Among the late surviving depictions of Joseph is a painting by Brune, likely painted during the 1840s, which was exhibited at the 1865 academic salon in Paris. In this composition, Joseph is seen with his torso exposed, seated against a natural backdrop and holding a porcelain cup while smiling. According to scholar Jean Nayrolles, Brune's late composition continues to perpetuate racial stereotypes through the subject's "anthropological gaze" ("le regard anthropologique"), associating the Black body with the state of "benevolent" ("bienveillante") nature and sexuality.

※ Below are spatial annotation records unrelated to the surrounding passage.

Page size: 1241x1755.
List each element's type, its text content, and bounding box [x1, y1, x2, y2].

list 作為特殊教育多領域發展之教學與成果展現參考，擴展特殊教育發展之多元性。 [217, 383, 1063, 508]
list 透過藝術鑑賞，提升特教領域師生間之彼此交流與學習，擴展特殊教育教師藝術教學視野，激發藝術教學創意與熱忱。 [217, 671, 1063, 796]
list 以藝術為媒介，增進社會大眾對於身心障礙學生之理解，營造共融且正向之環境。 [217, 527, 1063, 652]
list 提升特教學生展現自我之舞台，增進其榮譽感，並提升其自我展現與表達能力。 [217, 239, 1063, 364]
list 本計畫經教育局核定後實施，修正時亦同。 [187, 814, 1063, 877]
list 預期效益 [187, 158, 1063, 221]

Toward the end of his life and career, Joseph worked at the studio of the Swiss artist Charles Gleyre with whom he had become friends while living in Paris. His exact death date is unknown, although it is estimated he died sometime in the late 1860s or early 1870s.

== Legacy ==
In 2019, an exhibition titled Posing Modernity: The Black Model from Manet and Matisse to Today at the Musée d'Orsay in Paris, which focused on representation of the Black body in French modern art, included paintings of Joseph by Brune and Chassériau, among others. The show was an expanded version of a 2018 exhibition of the same name organized by Denise Murrell at the Wallach Art Gallery at Columbia University in New York. In 2021, French writer Arnaud Beunaiche published Je suis Joseph, a fictionalized biographical account of the model. It premiered as a theatrical play at L'Imaginaire in Douchy-les-Mines in February 2022. In 2023, the Getty Museum in Los Angeles organized a digital exhibition via Google Arts & Culture platform titled Study of the Model Joseph, Nineteenth-Century Paris, and Romanticism and dedicated entirely to Joseph.